* Information shown
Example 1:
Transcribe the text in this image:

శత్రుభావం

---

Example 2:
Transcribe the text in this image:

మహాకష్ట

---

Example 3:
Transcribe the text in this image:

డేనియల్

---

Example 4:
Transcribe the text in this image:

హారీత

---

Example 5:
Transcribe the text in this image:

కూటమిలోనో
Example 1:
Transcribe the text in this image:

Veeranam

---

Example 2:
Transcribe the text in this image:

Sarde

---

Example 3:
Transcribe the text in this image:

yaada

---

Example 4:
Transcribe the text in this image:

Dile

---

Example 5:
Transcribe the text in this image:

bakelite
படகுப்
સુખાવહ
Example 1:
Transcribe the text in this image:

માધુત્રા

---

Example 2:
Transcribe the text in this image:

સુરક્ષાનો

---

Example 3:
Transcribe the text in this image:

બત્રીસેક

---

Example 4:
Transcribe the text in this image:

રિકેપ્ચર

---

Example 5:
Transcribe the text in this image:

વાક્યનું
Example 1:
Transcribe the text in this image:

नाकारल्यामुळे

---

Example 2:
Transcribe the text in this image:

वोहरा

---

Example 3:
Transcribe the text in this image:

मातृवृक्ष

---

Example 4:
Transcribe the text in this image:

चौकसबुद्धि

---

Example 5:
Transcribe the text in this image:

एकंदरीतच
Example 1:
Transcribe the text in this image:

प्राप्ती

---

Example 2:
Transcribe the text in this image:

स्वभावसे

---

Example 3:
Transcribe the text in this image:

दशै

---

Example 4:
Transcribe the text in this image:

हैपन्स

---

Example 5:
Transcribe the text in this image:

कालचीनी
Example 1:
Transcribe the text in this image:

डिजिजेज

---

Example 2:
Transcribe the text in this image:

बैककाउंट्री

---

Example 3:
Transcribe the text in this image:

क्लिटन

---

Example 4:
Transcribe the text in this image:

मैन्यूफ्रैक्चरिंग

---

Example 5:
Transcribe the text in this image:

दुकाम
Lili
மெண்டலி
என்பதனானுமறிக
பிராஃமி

* Exercise
Your reply should hold all the entries, each repeated without a single change.

* Result
Example 1:
Transcribe the text in this image:

శత్రుభావం

---

Example 2:
Transcribe the text in this image:

మహాకష్ట

---

Example 3:
Transcribe the text in this image:

డేనియల్

---

Example 4:
Transcribe the text in this image:

హారీత

---

Example 5:
Transcribe the text in this image:

కూటమిలోనో
Example 1:
Transcribe the text in this image:

Veeranam

---

Example 2:
Transcribe the text in this image:

Sarde

---

Example 3:
Transcribe the text in this image:

yaada

---

Example 4:
Transcribe the text in this image:

Dile

---

Example 5:
Transcribe the text in this image:

bakelite
படகுப்
સુખાવહ
Example 1:
Transcribe the text in this image:

માધુત્રા

---

Example 2:
Transcribe the text in this image:

સુરક્ષાનો

---

Example 3:
Transcribe the text in this image:

બત્રીસેક

---

Example 4:
Transcribe the text in this image:

રિકેપ્ચર

---

Example 5:
Transcribe the text in this image:

વાક્યનું
Example 1:
Transcribe the text in this image:

नाकारल्यामुळे

---

Example 2:
Transcribe the text in this image:

वोहरा

---

Example 3:
Transcribe the text in this image:

मातृवृक्ष

---

Example 4:
Transcribe the text in this image:

चौकसबुद्धि

---

Example 5:
Transcribe the text in this image:

एकंदरीतच
Example 1:
Transcribe the text in this image:

प्राप्ती

---

Example 2:
Transcribe the text in this image:

स्वभावसे

---

Example 3:
Transcribe the text in this image:

दशै

---

Example 4:
Transcribe the text in this image:

हैपन्स

---

Example 5:
Transcribe the text in this image:

कालचीनी
Example 1:
Transcribe the text in this image:

डिजिजेज

---

Example 2:
Transcribe the text in this image:

बैककाउंट्री

---

Example 3:
Transcribe the text in this image:

क्लिटन

---

Example 4:
Transcribe the text in this image:

मैन्यूफ्रैक्चरिंग

---

Example 5:
Transcribe the text in this image:

दुकाम
Lili
மெண்டலி
என்பதனானுமறிக
பிராஃமி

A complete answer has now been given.